*** Reading text ***
6. Doesn't caching actually slow down content delivery because it must first store the data before delivering it?

If data were first stored by the caching server and then delivered, it would be slower than normal browsing. However, not all caching servers cache first and deliver later. Advanced web caching servers enjoy an innovation known as concurrent caching and delivery. This feature allows the caching server to stream content to multiple users' browsers while it is simultaneously being written to the cache. By the time the content has been stored to disk, it has already been delivered to the requester with no additional delays introduced by the caching mechanism.

However, even if the caching server does not support concurrent caching and delivery, what really matters to end users is the average time it takes to retrieve content and display it on their screen. If a user views 100 pages on a given day, and the total time it takes to deliver and display those pages is 15 minutes, a solution that could reduce this time to five minutes would be appreciated. The user would not worry that certain pages actually took a fraction of a second longer to display. This is what web caching does. It dramatically speeds delivery of some of the pages viewed, thus improving overall efficiency by a noticeable amount.
*** End of Reading text ***
*** Source material ***
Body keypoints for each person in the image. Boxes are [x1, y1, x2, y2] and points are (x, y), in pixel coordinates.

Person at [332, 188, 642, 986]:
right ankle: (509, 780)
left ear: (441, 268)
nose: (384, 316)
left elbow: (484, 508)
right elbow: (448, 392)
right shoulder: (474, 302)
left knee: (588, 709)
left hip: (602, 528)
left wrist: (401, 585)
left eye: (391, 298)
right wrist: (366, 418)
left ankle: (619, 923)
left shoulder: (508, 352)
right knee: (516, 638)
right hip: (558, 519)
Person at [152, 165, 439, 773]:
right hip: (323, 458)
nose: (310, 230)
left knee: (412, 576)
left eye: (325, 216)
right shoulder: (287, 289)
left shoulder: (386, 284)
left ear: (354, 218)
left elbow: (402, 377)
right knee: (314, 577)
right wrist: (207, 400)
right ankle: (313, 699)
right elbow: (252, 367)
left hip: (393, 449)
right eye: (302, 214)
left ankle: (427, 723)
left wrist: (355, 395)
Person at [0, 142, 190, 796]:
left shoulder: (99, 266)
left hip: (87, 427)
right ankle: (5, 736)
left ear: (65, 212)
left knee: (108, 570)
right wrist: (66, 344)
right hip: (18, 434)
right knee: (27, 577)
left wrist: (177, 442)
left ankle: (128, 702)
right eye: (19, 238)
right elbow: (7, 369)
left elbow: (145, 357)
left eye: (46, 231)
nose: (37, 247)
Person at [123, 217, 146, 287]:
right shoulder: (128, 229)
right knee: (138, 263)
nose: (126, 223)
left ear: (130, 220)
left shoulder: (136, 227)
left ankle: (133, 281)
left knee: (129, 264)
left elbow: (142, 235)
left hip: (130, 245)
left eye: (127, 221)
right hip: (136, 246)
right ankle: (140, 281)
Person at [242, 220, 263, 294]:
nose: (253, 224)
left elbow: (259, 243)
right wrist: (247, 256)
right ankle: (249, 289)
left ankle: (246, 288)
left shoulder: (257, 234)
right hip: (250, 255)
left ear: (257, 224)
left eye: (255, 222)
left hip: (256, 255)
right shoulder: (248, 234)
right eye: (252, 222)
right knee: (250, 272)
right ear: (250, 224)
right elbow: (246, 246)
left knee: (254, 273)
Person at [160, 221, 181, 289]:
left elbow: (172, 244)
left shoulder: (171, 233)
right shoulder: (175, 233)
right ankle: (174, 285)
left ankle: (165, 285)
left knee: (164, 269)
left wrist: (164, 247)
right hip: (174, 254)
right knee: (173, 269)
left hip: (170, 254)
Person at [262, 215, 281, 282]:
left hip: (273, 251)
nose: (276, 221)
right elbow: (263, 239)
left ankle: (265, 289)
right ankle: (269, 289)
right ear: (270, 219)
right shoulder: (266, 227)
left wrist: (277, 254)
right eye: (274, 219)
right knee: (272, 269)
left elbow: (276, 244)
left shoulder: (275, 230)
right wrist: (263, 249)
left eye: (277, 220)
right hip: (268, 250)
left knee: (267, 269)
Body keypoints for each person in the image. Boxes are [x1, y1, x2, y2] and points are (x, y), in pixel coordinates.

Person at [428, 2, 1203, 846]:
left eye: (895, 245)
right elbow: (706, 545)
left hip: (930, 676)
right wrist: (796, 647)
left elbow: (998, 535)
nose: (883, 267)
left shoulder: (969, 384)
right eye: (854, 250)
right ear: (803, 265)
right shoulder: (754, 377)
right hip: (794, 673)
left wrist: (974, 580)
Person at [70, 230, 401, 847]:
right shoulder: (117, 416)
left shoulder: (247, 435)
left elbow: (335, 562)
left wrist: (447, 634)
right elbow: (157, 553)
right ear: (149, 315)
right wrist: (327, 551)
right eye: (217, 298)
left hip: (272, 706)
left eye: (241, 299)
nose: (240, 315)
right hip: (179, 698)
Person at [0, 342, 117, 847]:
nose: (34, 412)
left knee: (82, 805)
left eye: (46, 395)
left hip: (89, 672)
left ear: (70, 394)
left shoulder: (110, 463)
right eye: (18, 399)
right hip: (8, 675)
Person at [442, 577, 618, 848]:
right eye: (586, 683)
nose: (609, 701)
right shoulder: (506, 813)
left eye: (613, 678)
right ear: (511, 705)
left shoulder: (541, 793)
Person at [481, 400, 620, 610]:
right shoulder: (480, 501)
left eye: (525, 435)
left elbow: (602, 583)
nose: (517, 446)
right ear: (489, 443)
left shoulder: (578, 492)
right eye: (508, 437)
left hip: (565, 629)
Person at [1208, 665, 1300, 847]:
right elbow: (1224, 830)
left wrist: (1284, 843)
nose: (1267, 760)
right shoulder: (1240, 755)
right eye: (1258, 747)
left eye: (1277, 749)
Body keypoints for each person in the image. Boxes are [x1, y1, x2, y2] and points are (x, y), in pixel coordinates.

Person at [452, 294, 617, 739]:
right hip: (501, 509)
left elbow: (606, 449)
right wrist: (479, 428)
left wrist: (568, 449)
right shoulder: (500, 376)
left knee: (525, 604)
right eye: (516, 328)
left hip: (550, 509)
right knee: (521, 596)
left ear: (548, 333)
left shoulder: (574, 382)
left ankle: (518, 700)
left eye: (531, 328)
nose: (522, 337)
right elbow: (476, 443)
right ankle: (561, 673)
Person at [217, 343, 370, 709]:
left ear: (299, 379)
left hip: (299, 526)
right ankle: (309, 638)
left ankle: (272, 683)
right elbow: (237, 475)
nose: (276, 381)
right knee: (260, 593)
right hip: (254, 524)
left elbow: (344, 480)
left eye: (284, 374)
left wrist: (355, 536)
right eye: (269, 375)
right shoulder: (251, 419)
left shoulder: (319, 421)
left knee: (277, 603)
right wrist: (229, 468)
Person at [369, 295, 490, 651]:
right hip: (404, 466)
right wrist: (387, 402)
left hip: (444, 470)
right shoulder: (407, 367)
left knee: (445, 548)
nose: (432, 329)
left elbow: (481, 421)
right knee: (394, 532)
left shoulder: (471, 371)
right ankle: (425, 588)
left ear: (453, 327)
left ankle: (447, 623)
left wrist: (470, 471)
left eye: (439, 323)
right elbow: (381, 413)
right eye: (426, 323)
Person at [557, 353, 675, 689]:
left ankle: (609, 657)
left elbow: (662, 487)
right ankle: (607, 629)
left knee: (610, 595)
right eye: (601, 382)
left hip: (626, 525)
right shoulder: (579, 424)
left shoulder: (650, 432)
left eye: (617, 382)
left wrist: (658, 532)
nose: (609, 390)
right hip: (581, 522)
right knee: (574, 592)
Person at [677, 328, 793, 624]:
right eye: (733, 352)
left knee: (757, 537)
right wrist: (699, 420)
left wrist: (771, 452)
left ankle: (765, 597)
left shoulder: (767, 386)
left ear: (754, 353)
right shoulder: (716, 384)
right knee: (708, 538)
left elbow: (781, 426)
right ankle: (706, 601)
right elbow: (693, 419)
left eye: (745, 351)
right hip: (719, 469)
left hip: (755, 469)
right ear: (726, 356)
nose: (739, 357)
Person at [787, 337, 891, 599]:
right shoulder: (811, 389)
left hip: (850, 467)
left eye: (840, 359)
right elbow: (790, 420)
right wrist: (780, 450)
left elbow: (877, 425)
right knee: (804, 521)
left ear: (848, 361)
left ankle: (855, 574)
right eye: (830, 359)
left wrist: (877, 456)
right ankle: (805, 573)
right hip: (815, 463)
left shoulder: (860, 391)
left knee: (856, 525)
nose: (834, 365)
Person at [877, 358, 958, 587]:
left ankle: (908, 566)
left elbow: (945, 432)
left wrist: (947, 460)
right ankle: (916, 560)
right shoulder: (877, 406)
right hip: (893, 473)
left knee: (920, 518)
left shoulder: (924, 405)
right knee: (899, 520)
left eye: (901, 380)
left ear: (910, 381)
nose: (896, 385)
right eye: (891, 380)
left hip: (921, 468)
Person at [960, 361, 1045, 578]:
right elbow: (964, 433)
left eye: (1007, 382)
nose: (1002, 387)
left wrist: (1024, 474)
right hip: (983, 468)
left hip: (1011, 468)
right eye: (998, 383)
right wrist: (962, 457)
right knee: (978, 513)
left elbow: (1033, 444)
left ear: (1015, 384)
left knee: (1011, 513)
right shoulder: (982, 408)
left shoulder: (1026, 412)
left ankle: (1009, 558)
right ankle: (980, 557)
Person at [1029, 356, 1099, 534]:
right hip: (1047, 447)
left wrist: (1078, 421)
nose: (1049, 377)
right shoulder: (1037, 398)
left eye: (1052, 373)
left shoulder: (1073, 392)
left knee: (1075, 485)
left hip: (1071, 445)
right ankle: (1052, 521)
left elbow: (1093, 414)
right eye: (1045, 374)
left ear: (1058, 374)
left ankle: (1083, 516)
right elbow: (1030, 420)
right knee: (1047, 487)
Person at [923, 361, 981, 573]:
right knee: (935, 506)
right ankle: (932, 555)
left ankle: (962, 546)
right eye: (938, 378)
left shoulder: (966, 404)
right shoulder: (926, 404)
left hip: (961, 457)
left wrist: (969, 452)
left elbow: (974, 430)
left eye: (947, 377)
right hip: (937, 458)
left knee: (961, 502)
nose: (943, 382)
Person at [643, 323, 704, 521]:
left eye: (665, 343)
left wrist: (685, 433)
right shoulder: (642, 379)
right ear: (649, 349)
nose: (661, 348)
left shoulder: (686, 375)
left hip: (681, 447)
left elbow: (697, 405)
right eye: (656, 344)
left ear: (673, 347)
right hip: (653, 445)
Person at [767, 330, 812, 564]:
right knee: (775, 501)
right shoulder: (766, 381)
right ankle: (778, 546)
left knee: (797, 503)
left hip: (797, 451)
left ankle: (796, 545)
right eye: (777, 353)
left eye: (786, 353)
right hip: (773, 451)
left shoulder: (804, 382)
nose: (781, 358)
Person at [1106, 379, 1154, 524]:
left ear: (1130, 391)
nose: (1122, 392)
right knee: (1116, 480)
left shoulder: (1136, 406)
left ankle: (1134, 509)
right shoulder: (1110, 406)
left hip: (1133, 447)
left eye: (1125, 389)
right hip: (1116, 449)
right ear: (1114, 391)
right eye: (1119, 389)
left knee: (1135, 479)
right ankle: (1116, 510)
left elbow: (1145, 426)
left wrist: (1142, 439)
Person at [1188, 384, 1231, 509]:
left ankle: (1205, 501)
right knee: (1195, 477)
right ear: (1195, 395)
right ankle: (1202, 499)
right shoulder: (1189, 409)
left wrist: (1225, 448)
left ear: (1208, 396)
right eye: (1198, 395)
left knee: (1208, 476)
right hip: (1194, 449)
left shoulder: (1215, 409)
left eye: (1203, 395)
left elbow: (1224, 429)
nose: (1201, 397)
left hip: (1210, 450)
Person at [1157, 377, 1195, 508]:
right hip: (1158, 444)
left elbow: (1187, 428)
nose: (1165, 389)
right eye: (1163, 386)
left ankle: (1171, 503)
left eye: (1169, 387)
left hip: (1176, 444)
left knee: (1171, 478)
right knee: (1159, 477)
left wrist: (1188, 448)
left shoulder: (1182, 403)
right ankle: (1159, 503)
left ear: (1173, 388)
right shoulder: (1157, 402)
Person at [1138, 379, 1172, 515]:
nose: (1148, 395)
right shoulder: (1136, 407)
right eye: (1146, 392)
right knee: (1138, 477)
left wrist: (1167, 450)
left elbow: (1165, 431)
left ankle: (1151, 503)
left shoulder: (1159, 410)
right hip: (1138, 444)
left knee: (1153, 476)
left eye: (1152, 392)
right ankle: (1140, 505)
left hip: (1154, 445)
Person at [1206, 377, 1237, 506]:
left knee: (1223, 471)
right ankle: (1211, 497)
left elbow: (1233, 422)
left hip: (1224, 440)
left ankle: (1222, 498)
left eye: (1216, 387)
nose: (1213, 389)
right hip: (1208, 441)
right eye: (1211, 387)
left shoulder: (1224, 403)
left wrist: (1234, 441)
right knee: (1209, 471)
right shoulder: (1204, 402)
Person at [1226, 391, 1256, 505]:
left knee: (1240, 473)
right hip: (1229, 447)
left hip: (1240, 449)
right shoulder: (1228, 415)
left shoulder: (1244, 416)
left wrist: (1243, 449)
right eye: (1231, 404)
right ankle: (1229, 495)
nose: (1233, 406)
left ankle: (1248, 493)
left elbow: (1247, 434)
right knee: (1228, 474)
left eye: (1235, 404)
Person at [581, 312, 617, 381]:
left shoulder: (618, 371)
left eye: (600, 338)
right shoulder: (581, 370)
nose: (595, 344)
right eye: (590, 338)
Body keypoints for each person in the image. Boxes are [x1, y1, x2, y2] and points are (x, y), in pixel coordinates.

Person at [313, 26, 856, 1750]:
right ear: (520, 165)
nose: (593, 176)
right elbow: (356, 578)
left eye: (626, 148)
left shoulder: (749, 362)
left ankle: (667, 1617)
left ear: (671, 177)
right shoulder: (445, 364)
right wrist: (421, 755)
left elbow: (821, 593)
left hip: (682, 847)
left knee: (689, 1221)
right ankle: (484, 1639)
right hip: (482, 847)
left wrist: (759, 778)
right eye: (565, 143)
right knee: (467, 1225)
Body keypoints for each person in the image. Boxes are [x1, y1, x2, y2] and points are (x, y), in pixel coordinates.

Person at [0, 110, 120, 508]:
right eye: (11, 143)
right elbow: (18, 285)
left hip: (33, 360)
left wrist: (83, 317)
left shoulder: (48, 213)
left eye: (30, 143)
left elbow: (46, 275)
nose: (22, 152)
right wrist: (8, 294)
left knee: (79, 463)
*** End of Source material ***
*Exercise tasks*
1. Answer these questions from the web caching text.
(a) What is the feature called that lets advanced caching servers stream content to browsers while writing it to the cache?
(b) How many pages does the user in the example view in a day?
(c) To how many minutes would the improved solution cut that user's total delivery and display time?
2. Condense the paragraph of the web caching text that begins "However, even if the caching server" into a short list that keeps its main facts.

*Your written answers*
1.
(a) Concurrent caching and delivery.
(b) 100 pages.
(c) Five minutes.

2.
- Without concurrent caching and delivery, what matters to users is the average time to retrieve and display content.
- Example: 100 pages viewed in a day take 15 minutes in total; cutting that to five minutes would be appreciated.
- The user would not mind some pages taking a fraction of a second longer.
- Web caching greatly speeds delivery of some pages, noticeably improving overall efficiency.